My second destination was Lyles & King’s newly opened location on Catherine St. within only couple of buildings of Foxy Production. The show titled “I want to feel alive again” concerns the body, empathy, and human connection, using skin as the central motif.
“With the world grown uncertain, it makes sense to refocus on figuration, to take refuge in the facticity of our bodies (when pricked, we bleed: fact), but in the current situation it is a roulette wheel: our bodies could betray us and fail at any time.” – this sentence in the press release directly connected to the anxiety I felt as a cancer researcher during the COVID-19 lockdown! The carefully curated artworks for this show aligned with this message.
In the inaugural show, I had the pleasure of speaking to the Owner and Director, Issac Lyles. The outdoor backyard space, as Isaac will emphasize, is a must-see if you are visiting the gallery. The current show will identify with our cravings for skin-to-skin contact that’s impossible as we focus on safe, social distancing.
For my third destination, I walked along the Essex St. up until the Houston St. where Chapter NY found a cute and sunny location. The show titled “Phantom Gates and Falling Homes” by artist Cheyenne Julien presents a multifaceted view of the city life.

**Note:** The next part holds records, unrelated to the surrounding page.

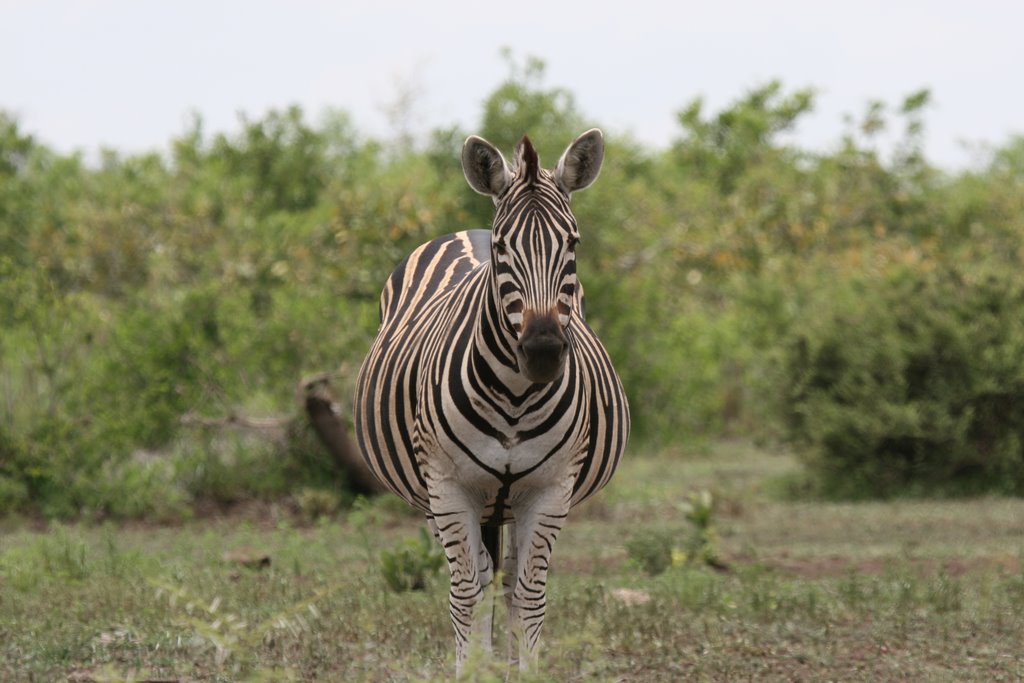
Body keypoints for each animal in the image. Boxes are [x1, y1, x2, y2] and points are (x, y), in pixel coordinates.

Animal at [352, 126, 626, 671]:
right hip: (443, 497)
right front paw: (472, 669)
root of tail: (468, 229)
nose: (543, 352)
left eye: (573, 243)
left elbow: (529, 597)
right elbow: (466, 596)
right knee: (477, 582)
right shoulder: (447, 488)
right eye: (502, 248)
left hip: (513, 503)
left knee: (510, 583)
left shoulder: (551, 490)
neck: (516, 400)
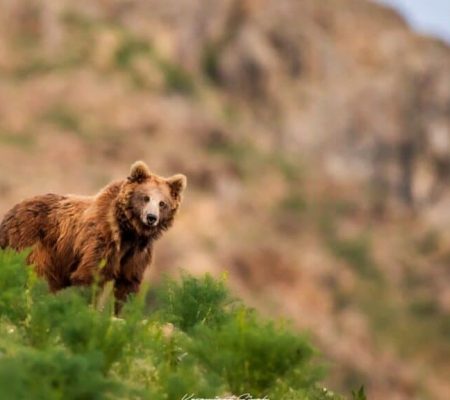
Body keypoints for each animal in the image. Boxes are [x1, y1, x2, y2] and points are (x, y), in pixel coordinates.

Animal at [0, 161, 186, 308]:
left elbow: (127, 286)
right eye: (146, 197)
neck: (128, 232)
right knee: (32, 272)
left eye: (162, 203)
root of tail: (11, 211)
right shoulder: (100, 239)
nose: (151, 218)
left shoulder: (136, 254)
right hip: (32, 240)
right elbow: (90, 277)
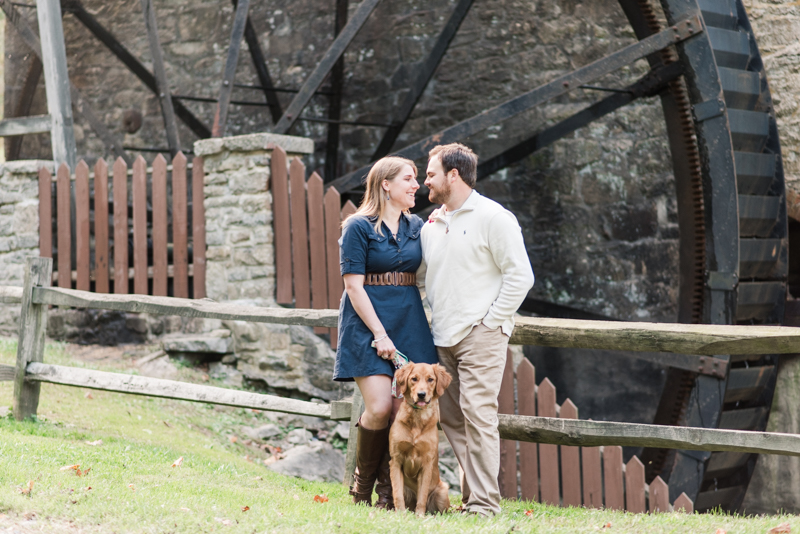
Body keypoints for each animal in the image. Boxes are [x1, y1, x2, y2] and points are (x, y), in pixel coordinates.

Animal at [390, 362, 454, 516]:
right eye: (414, 379)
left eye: (431, 379)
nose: (421, 395)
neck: (416, 419)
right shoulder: (396, 460)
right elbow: (397, 493)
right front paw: (400, 514)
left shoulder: (427, 463)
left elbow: (422, 495)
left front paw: (419, 515)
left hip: (442, 491)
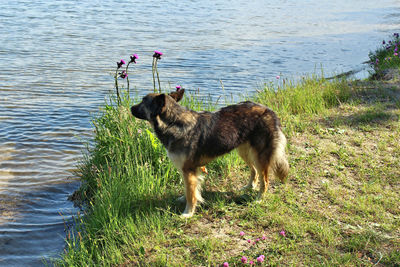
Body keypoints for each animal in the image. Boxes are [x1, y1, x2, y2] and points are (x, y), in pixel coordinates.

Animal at [130, 89, 288, 219]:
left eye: (143, 101)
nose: (130, 107)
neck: (173, 122)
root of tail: (270, 111)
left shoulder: (188, 170)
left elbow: (191, 194)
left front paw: (188, 213)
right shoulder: (187, 171)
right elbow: (189, 190)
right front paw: (184, 200)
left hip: (260, 156)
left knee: (265, 180)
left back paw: (259, 198)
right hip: (244, 151)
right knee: (253, 171)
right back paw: (249, 187)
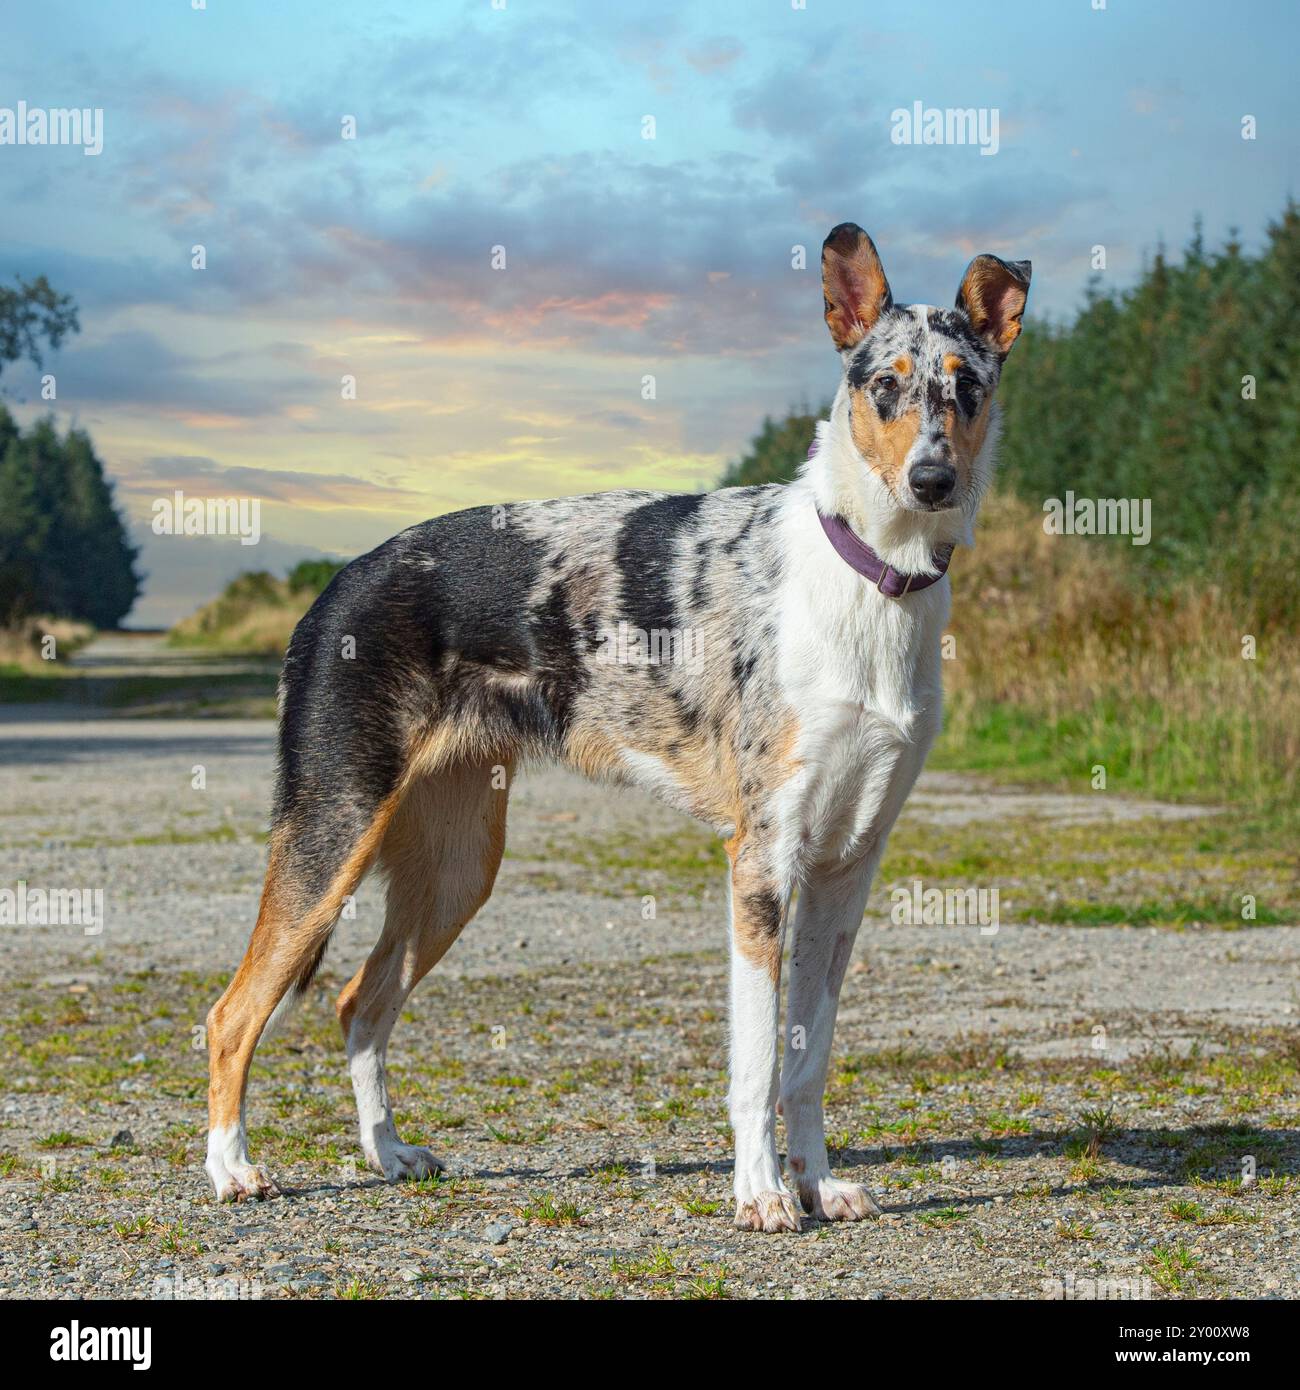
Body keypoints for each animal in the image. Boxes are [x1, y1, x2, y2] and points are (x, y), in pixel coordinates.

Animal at [205, 222, 1034, 1234]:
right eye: (885, 384)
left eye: (968, 386)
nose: (932, 478)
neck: (872, 576)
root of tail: (335, 585)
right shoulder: (762, 861)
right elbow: (757, 1061)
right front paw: (762, 1194)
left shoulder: (846, 867)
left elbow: (807, 1057)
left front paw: (815, 1182)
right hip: (334, 834)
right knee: (235, 1013)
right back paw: (232, 1170)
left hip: (455, 866)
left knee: (360, 1004)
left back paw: (387, 1153)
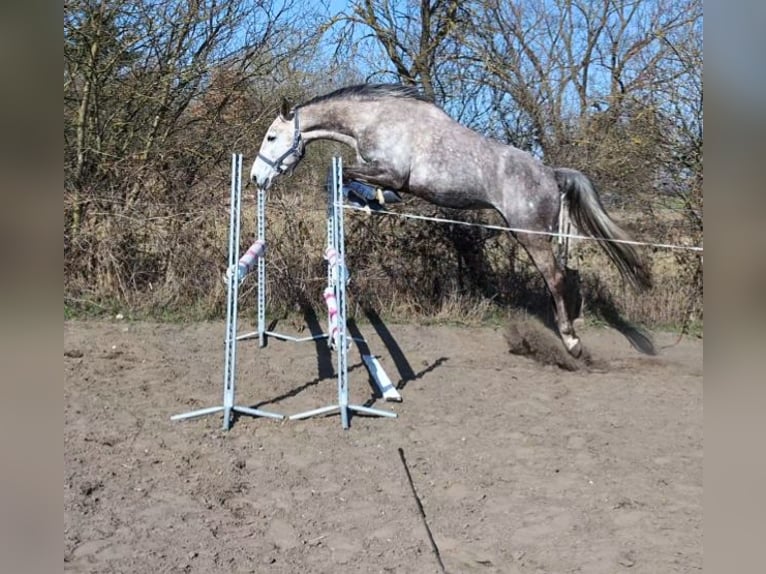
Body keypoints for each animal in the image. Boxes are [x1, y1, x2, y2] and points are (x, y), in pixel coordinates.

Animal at [250, 84, 651, 357]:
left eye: (271, 137)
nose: (256, 177)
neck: (377, 119)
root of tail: (551, 174)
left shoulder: (392, 173)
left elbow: (348, 174)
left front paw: (367, 198)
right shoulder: (384, 174)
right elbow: (352, 179)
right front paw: (367, 201)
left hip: (530, 234)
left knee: (555, 277)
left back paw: (571, 342)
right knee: (570, 274)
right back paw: (577, 325)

Perhaps the most direct link to the recent #BLM protest days from a population already angered, anxious and frustrated from COVID-19 lockdown is depicted in the artworks. You will realize these emotions on many levels as you stand in front the painting showing a hand holding a knife is stabbing the water bottles rolling out of a vandalized vending machine! Similarly, you will observe the subject in Trini Slangs, “flaunts her t-shirt which has been knotted to accentuate her tapered waist and curving hips. She holds her pose with confidence and ease.”
For viewing, in all these venues, I almost had the whole gallery to myself. Perhaps a rainy weekday afternoon added to the reasons along with the dedicated gallery visitors struggling to keep up with planning on online appointments and a fear of being in closed spaces. However, the gallery staffs were periodically cleaning the surfaces touched by the visitors and bottles of hand sanitizers were placed at the entrance.
For a scientist-artist and a “New Yorker at heart” like myself, New York City still remains “the city of final destination” as you will read in E.B. White’s essay. While Jerry Seinfeld’s recent opinion piece on New York Times comforts me that New York will NEVER be over, experiencing the re-opening of art galleries that have been the beating heart of the social and cultural scene of this city, reassures that very notion. Thanks to Foxy Production, Lyles & King, and Chapter NY, I get to live this city life once again through the perspective of others!